Search for Tonganoxie city water leak leads to historical discovery
City workers’ recent search for a water leak in downtown Tonganoxie revealed a much more interesting discovery.
Public works department officials noticed water at Fourth and Delaware streets during the past couple months, but they weren’t sure where it was coming from.
Initially city officials thought springs throughout the city were the source, said City Superintendent Kent Heskett. But tests found that there was chlorine in the water — an indication it was treated water coming from the city’s water system.
“It came to a point we had to dig,” Heskett said.
Crews dug into the intersection, but couldn’t find the leak. What they did find: a 12-foot by 16-foot cistern that city officials believe dates to the 1880s.

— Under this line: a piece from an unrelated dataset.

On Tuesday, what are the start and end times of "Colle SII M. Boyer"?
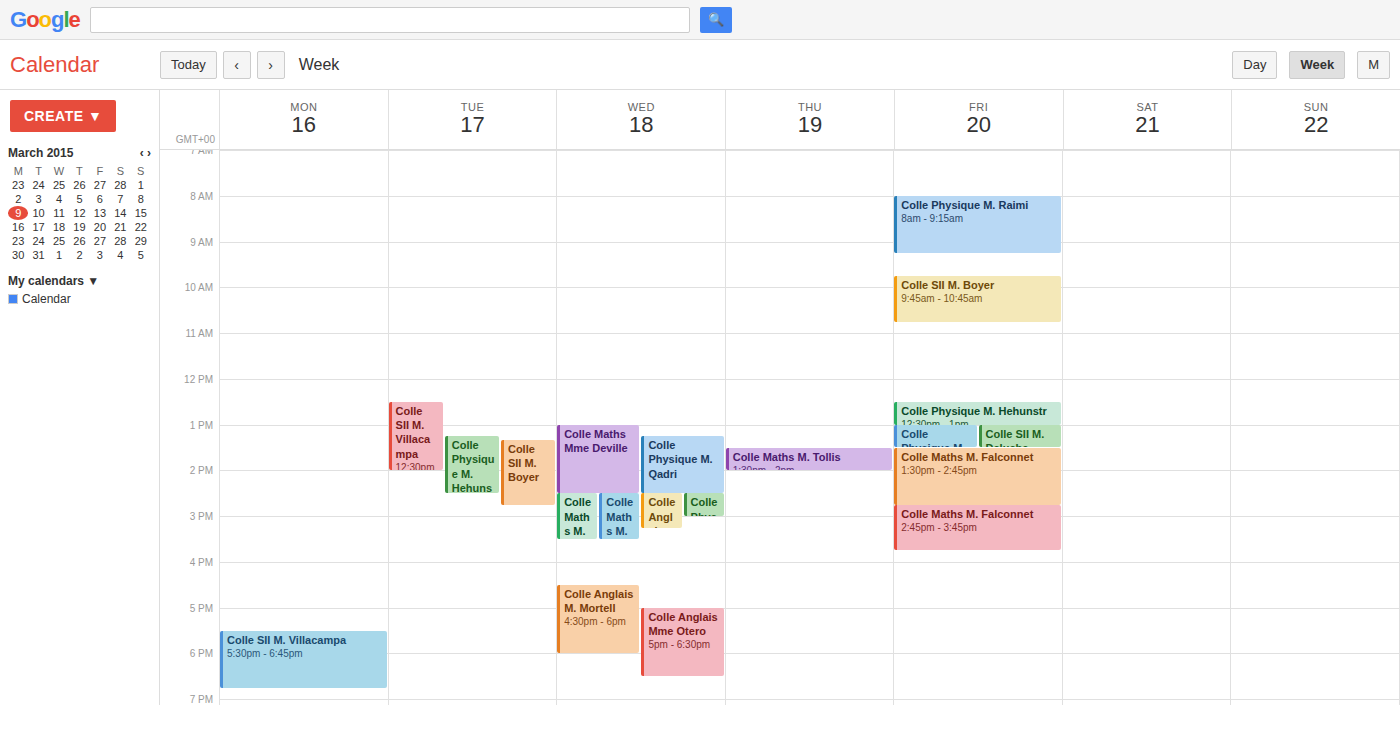
1:20 PM to 2:45 PMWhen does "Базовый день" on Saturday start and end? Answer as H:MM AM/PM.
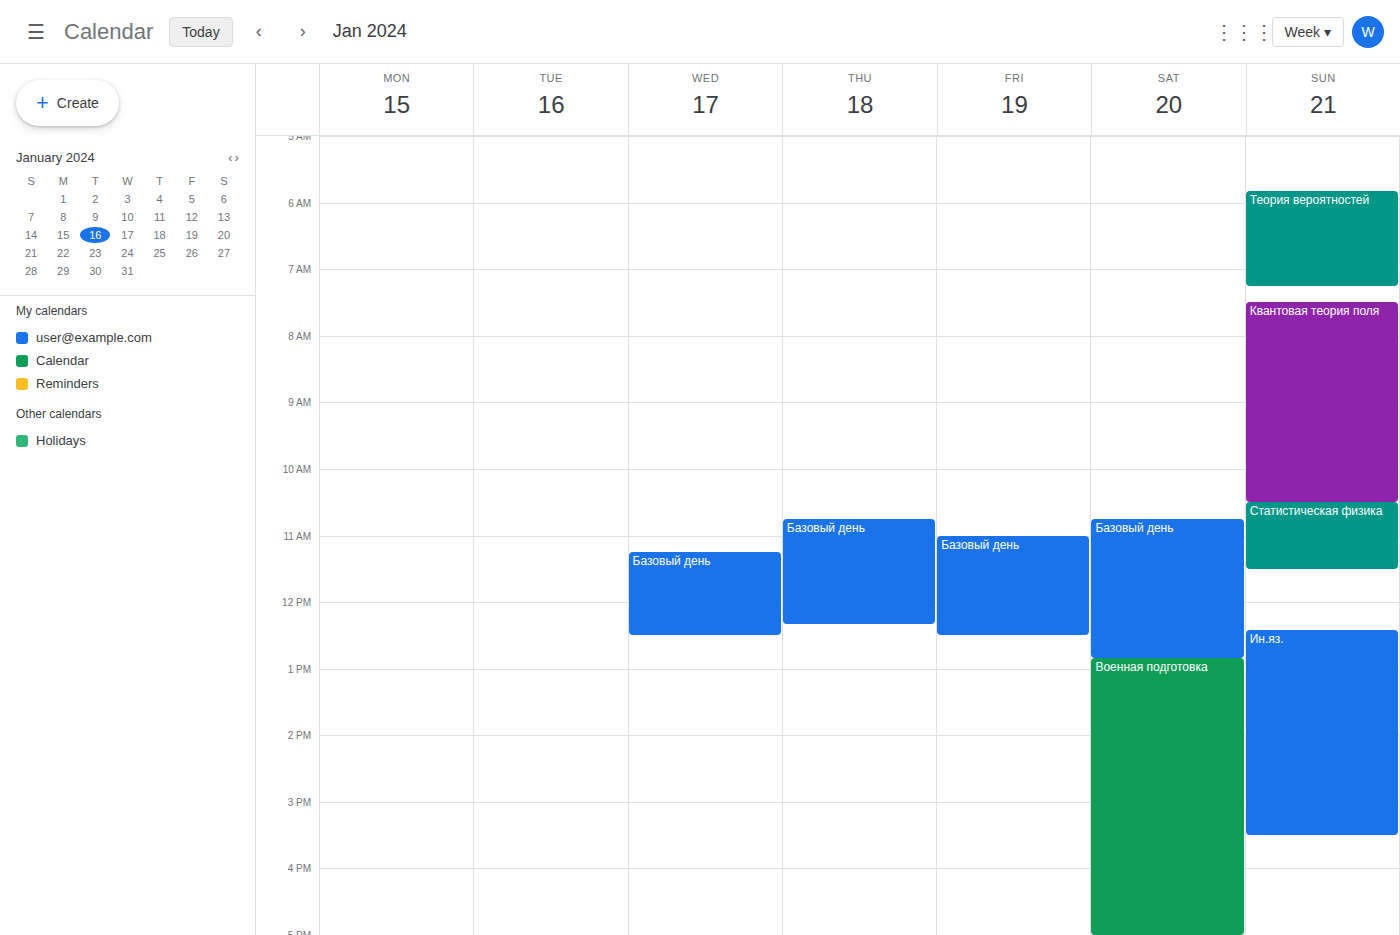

According to an article in a 1927 issue of The Mirror, cisterns, or watertight receptacles used for storing water underground, and individual wells first furnished the city’s water supply. In 1883-84, according to the article, two cisterns were dug in the middle of the street for fire protection. In 1883, workers drilled a test well that went to a depth of 885 feet, the article said.
The cistern at Fourth and Delaware is thought to be the original. State regulation requires they be filled once they are exposed. Crews filled it with bricks from the cistern and sand, topping it with flow fill, a concrete material.
“I just think it’s a good idea anyway,” Heskett said. “Once it’s exposed, it’s a good idea to fill them at an intersection like that.”
Heskett said he knew before digging that the cistern was under the intersection, he just wasn’t sure exactly where.
The leak’s origin still remained a mystery, but the culprit, a broken drain tile under the sidewalk just west of the intersection, was found with help from the Kansas Rural Water Association.
The association has a leak detector that got to within 6 inches of the actual leak, which was in front of Robin Jones’ Farm Bureau Insurance office.
Crews tended to another water leak last week south of U.S. Highway 24-40 and Smiley Road.
Heskett said the dry ground was to blame for that leak.
“It pulled a water fitting lose from the pipe,” he said.